"'I can't jess edzackly b'lieve,' sez I, 'that you're ginuwine.'

"'Ginuwine wot?' sez he.

"'Genuwine Flyin' Dutchman.'

"'Wot!' sez he. 'Waal, jess you wait a few minutes an' I'll show ye.'

"With that he jumped over the rail. I thort he were in the sea, but I seed him in his launch goin' out ahead o' us. At the same time the tow-line gave a jerk an' parted right under our fore-stay. The nex' minute them awful screams bruk out ag'in, an' then the Flyin' Dutchman's yacht came down past us at a twenty-knot gait. She were red hot all over, an' steam hissed from the sea as she passed. Her masts and spars looked to be all afire, an' on the bridge in a cloud o' smoke stood the Flyin' Dutchman hisself, smokin' a pipe o' the baccy I give him. An' he looked like he were a sheet o' white fire.
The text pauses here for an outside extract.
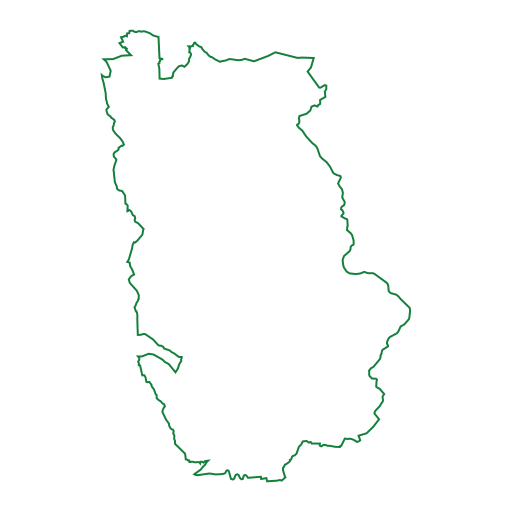 the district of Corbi, Arges, Romania
{"feature_id": "2599482B64907483378963", "entity_name": "Corbi", "entity_type": "district", "adm_level": 2, "iso_a3": "ROU", "parent_name": "Romania", "parent_adm1": "Arges", "projection": "robinson", "projection_center": [24.82, 45.271], "detail": "fine", "context": "isolated", "style": "outline", "palette": "green", "viewbox_px": 512, "rotation_deg": 0, "n_neighbors": 0, "source": "geoboundaries", "source_scale": "gbopen_adm2", "svg_char_len": 6010}
<svg xmlns="http://www.w3.org/2000/svg" viewBox="0 0 512 512"><path d="M382.8,401.4L383.0,400.2L382.6,397.6L382.7,396.3L384.2,394.1L379.7,388.8L377.0,387.4L376.2,386.6L376.5,381.5L377.0,379.9L376.3,378.9L375.6,378.7L371.9,378.5L369.5,375.9L369.1,374.3L369.3,372.0L369.0,370.8L370.8,368.4L373.4,366.9L379.9,359.1L380.6,357.2L380.5,355.5L381.2,354.4L382.2,350.4L382.6,349.8L388.0,346.4L388.0,345.5L387.0,343.7L387.0,342.2L388.2,339.1L389.9,337.0L396.9,333.3L398.4,331.4L400.6,326.5L404.3,324.4L408.9,319.2L409.3,317.9L410.1,311.0L409.7,307.9L400.5,298.9L398.1,296.1L396.1,294.6L390.6,293.1L388.7,291.1L388.3,286.3L387.9,284.5L387.1,283.1L374.7,274.0L372.9,273.2L368.0,273.2L364.2,271.9L360.5,273.4L356.2,274.1L349.6,273.4L346.7,271.6L343.9,267.5L343.3,265.6L342.6,260.1L343.9,256.2L349.9,250.8L350.5,249.2L350.6,247.1L351.6,245.6L353.3,244.8L353.7,243.9L353.6,240.5L352.1,235.2L350.9,233.4L347.0,230.1L347.2,227.3L347.7,225.6L347.3,219.7L346.5,218.9L345.2,218.6L341.4,216.4L341.4,215.7L343.3,213.8L343.6,213.0L342.4,210.3L341.1,209.4L341.1,208.0L341.8,206.7L344.2,205.0L344.8,202.2L342.2,197.4L342.9,192.9L342.0,189.2L339.9,186.8L338.1,183.4L340.9,177.4L340.3,176.0L336.8,175.0L333.4,173.2L330.1,166.8L326.6,162.1L322.4,158.8L320.0,156.2L317.2,147.9L315.6,145.7L312.1,142.9L306.3,136.6L302.3,130.6L298.8,127.7L297.0,125.2L297.2,124.6L298.3,124.1L299.1,123.1L299.4,121.0L298.9,118.3L299.5,116.0L306.5,113.8L310.3,110.5L311.5,106.7L314.5,105.4L317.5,106.5L318.1,105.2L320.2,103.9L320.1,99.9L325.4,96.9L324.8,91.7L326.3,89.1L326.3,85.6L324.7,85.1L320.4,87.7L319.2,87.6L307.6,71.6L311.0,67.4L313.7,58.0L302.4,57.6L297.5,57.9L275.4,52.3L268.0,56.0L254.0,61.3L244.8,58.8L241.8,59.9L238.1,60.2L229.5,59.0L225.4,60.6L222.4,61.0L220.0,61.8L215.0,59.3L211.7,57.0L210.5,56.9L208.6,55.4L206.8,53.0L204.4,51.5L201.9,48.5L201.5,47.2L199.2,46.4L195.9,43.9L195.5,42.9L195.0,42.6L194.2,42.8L193.7,44.2L193.1,44.7L192.9,46.0L192.3,45.9L190.6,46.7L190.2,46.3L188.5,46.3L190.0,48.1L189.8,48.8L189.4,49.0L189.6,51.6L189.2,52.1L190.2,52.7L190.9,53.8L191.0,54.8L190.1,57.2L189.2,58.5L188.8,61.9L187.2,64.2L184.4,66.8L181.9,65.5L179.0,66.2L176.9,68.3L173.3,72.6L172.8,76.3L172.2,76.5L171.9,77.8L163.5,79.0L159.6,78.6L159.3,68.2L158.3,63.7L159.5,62.9L159.4,61.7L160.0,61.1L160.1,60.1L160.5,59.5L163.1,59.1L159.5,58.3L158.5,37.0L153.2,35.5L150.0,33.3L145.8,31.7L143.9,31.2L141.2,31.7L140.0,31.2L138.8,31.2L136.2,32.1L134.2,31.7L132.9,30.7L129.6,30.9L129.2,33.2L127.1,33.4L126.9,36.3L125.6,35.8L124.5,35.9L123.9,36.7L121.0,37.2L123.1,41.7L119.5,43.1L122.7,47.4L125.3,47.2L125.5,47.5L124.9,47.9L125.9,48.5L126.6,48.5L126.9,48.8L125.9,50.0L131.0,55.2L121.8,55.7L113.1,59.1L103.8,59.3L106.6,61.9L110.7,70.8L109.5,76.6L105.4,77.3L102.3,75.6L101.9,75.2L102.3,78.4L103.6,82.8L105.7,93.3L106.0,99.2L106.8,101.6L107.0,103.3L108.8,106.9L106.5,109.4L106.5,110.8L107.4,113.8L108.5,115.1L110.6,116.5L110.9,117.4L114.2,119.8L114.9,121.3L114.0,123.0L113.7,125.4L112.8,127.0L112.8,128.9L113.3,130.5L115.7,133.8L120.1,138.1L122.7,141.7L123.9,144.6L122.4,145.9L121.5,145.7L118.5,147.9L118.7,148.9L118.2,150.0L114.5,152.5L113.6,154.1L113.8,156.5L116.2,159.3L116.4,160.0L114.6,165.0L113.6,169.2L113.5,170.6L114.0,172.5L113.9,173.6L114.9,182.2L116.9,186.8L116.9,188.3L117.2,189.0L119.0,190.4L122.1,191.0L125.1,195.5L125.4,203.7L126.5,204.2L127.7,205.6L127.4,211.2L128.0,211.0L128.9,209.9L130.3,210.6L131.3,211.7L132.8,215.1L134.7,216.2L135.2,218.2L134.6,220.0L135.3,221.8L138.1,223.2L143.6,229.1L143.1,230.2L142.5,234.2L142.0,235.1L137.4,240.6L135.0,242.6L134.0,242.2L132.7,244.7L132.0,248.6L128.8,259.6L127.3,261.9L129.7,262.6L130.2,266.2L132.2,269.6L134.1,274.5L130.9,276.4L128.8,279.4L129.8,282.9L136.8,290.7L138.8,295.2L138.7,298.8L138.4,298.9L137.8,301.0L136.6,302.7L135.4,306.0L134.5,307.2L135.9,311.4L136.5,311.5L136.9,312.4L137.4,315.3L137.3,319.3L137.8,334.9L140.5,334.8L143.6,334.0L145.2,334.1L153.0,339.4L158.2,345.1L159.6,345.7L161.0,345.7L163.3,346.9L164.1,348.5L169.8,350.5L171.6,352.1L174.3,353.5L178.7,356.9L181.7,357.0L181.7,358.0L181.0,359.6L181.3,360.9L179.4,363.9L177.9,368.5L175.5,372.3L168.7,364.0L164.8,361.9L162.5,359.6L153.5,354.5L148.6,353.8L141.8,356.5L138.0,356.4L139.2,358.0L139.3,359.7L138.2,361.5L138.4,362.5L138.9,363.1L138.8,365.1L139.6,365.1L140.1,365.5L142.3,375.4L144.0,375.1L145.0,376.3L145.6,377.7L146.4,381.9L147.1,382.2L149.4,382.0L151.5,384.9L151.7,386.4L153.8,389.1L155.8,394.4L156.6,395.0L156.7,398.3L159.2,400.5L160.9,401.4L161.8,402.7L163.0,403.7L164.1,404.2L164.9,406.5L163.8,407.7L162.8,409.8L162.4,412.0L166.2,419.9L168.9,423.5L169.2,425.7L170.1,427.7L171.8,429.4L173.0,429.7L173.7,431.3L173.2,433.5L174.0,434.5L174.4,436.4L174.1,438.4L175.0,441.0L175.0,443.8L185.1,453.7L185.8,459.4L187.3,459.6L188.2,460.6L189.1,460.4L189.5,461.0L189.5,462.0L192.7,461.7L194.8,462.3L199.2,462.1L200.1,463.3L200.3,462.2L201.0,461.7L201.8,461.7L203.4,462.6L205.0,461.1L208.1,460.7L206.2,462.6L205.3,464.5L202.8,466.9L200.9,469.5L194.3,474.2L195.8,475.0L197.4,475.2L209.5,473.5L215.5,474.4L220.6,474.2L223.7,473.8L224.9,473.3L225.4,472.8L226.4,470.7L227.6,470.3L228.3,470.6L228.9,471.3L230.9,478.8L232.7,479.5L233.6,479.2L234.2,478.4L235.7,474.9L237.4,474.3L238.6,475.0L240.1,478.2L241.4,479.3L242.7,479.0L243.8,475.6L245.1,475.0L246.4,475.6L248.0,477.8L260.9,476.8L261.2,479.0L266.3,478.1L267.1,481.3L277.8,480.6L279.0,480.1L280.6,480.1L281.7,480.6L285.4,477.3L284.9,476.6L282.9,469.8L283.1,467.7L284.0,466.8L284.9,464.6L285.8,464.4L289.6,461.7L289.9,461.0L289.9,459.9L291.2,459.4L292.0,456.9L292.8,456.0L294.6,455.4L296.5,453.7L298.9,446.8L301.2,444.5L302.8,441.4L306.5,441.0L309.0,442.6L310.7,442.0L311.8,443.5L319.9,443.5L319.7,445.4L320.4,446.1L321.7,446.3L323.3,444.9L325.9,445.1L327.6,445.8L329.8,445.8L335.1,446.8L339.9,447.0L340.3,445.9L341.3,445.8L344.8,438.6L347.8,439.0L349.7,438.7L351.5,439.0L354.0,440.0L357.0,441.9L358.9,441.3L360.2,440.3L358.6,435.7L366.6,433.3L373.4,426.6L379.1,419.3L374.5,413.6L374.6,412.2L375.6,410.5L380.2,405.7L380.6,404.5L382.8,401.4Z" fill="none" stroke="#15803d" stroke-width="2"/></svg>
"'Ha, ha, ha, ha!' he yelled. 'Ye don't believe I'm genuwine, eh? I'll show ye!'

"An', pst! him an' the yacht an' the fire an' the steam was gone, jess like that, leaving the sea blacker'n ink. An' the nex' minute whee-oop come the gale, not out o' the southeast, but out o' the no'theast. An' it blowed us back two hundred mile, dismasted us, an' generally used us up. An' I don't want to be towed by the Flyin' Dutchman ag'in."